**Data listing:**
........
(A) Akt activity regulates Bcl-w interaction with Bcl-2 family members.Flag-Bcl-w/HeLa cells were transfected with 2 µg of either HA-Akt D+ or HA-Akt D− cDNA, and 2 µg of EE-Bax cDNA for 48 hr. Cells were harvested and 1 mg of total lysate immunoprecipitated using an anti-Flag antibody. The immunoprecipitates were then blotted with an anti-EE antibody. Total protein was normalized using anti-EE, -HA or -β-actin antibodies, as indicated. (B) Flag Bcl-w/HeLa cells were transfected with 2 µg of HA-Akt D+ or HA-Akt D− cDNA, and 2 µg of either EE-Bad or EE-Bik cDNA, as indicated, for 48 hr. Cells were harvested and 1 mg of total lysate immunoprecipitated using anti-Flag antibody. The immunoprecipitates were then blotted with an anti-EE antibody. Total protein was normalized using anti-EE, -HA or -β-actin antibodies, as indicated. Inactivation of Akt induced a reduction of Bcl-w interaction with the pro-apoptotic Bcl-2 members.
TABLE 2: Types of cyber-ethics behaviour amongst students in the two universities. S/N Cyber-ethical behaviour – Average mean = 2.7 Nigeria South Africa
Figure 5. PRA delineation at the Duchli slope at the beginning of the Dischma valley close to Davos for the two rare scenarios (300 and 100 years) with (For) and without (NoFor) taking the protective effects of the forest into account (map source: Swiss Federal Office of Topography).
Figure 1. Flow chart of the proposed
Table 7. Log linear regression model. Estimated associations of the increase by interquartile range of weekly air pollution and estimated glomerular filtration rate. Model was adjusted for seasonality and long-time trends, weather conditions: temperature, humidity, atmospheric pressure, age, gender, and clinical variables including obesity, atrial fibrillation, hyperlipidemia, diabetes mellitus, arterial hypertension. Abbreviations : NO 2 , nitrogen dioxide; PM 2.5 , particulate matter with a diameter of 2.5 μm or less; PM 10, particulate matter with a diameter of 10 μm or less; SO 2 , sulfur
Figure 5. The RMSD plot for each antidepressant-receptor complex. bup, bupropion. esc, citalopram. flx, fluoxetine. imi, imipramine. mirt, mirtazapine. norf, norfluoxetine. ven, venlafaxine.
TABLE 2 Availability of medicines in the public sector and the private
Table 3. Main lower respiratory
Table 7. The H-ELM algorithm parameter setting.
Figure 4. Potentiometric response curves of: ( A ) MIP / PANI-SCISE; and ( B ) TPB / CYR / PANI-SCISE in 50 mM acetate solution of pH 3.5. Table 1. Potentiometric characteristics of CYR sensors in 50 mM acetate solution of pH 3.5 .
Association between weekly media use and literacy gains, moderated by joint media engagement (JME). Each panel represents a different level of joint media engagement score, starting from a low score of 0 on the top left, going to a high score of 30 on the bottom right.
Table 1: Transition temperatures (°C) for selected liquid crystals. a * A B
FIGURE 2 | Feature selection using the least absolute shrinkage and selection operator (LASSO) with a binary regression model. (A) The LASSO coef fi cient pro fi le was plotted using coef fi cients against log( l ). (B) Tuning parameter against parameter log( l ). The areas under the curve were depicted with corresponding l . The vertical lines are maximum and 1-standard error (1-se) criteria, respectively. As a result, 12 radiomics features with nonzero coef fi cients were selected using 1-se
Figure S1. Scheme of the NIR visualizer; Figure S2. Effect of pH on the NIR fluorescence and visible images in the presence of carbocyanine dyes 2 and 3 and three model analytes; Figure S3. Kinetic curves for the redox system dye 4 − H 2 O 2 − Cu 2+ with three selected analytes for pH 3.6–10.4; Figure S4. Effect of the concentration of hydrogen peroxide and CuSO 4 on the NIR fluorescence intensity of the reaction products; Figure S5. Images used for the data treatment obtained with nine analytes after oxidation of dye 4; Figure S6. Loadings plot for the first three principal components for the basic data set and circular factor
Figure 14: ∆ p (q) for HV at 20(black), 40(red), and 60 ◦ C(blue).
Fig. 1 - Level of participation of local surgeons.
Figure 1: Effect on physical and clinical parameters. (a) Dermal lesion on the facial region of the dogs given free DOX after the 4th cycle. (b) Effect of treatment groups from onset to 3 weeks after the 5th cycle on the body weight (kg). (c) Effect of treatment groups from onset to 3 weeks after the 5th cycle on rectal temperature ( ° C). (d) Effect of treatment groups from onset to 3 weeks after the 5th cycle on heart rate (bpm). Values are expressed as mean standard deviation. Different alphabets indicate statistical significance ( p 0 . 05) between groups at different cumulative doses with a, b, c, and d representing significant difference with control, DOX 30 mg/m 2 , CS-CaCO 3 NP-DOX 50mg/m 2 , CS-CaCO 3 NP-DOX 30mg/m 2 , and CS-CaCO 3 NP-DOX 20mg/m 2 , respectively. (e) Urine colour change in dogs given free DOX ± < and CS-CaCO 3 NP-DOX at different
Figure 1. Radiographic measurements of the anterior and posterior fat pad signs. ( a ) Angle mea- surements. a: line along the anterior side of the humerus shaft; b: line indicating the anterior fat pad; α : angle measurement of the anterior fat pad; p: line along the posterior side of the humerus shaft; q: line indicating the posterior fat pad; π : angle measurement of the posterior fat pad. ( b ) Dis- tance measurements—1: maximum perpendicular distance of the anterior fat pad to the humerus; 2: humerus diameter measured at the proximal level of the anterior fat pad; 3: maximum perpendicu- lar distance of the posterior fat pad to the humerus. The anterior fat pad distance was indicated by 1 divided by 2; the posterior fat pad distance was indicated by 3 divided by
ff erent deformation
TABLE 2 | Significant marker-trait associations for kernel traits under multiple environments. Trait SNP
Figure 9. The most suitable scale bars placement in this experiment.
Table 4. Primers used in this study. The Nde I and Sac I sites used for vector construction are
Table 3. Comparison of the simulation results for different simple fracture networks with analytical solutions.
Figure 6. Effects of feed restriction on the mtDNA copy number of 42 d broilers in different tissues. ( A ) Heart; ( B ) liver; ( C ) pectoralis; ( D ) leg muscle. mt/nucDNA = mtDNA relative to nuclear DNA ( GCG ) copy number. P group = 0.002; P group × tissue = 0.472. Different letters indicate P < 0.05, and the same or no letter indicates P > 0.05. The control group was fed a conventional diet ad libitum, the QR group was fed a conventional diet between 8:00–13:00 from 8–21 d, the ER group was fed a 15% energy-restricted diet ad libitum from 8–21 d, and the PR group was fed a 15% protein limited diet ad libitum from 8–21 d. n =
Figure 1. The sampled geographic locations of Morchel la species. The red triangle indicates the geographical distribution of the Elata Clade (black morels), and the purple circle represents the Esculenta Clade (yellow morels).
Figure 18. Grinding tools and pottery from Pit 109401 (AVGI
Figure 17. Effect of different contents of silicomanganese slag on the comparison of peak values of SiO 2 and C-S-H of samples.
........
Check each line of the records for the word "under" and extract those that contain it.

**Task response:**
FIGURE 2 | Feature selection using the least absolute shrinkage and selection operator (LASSO) with a binary regression model. (A) The LASSO coef fi cient pro fi le was plotted using coef fi cients against log( l ). (B) Tuning parameter against parameter log( l ). The areas under the curve were depicted with corresponding l . The vertical lines are maximum and 1-standard error (1-se) criteria, respectively. As a result, 12 radiomics features with nonzero coef fi cients were selected using 1-se
TABLE 2 | Significant marker-trait associations for kernel traits under multiple environments. Trait SNP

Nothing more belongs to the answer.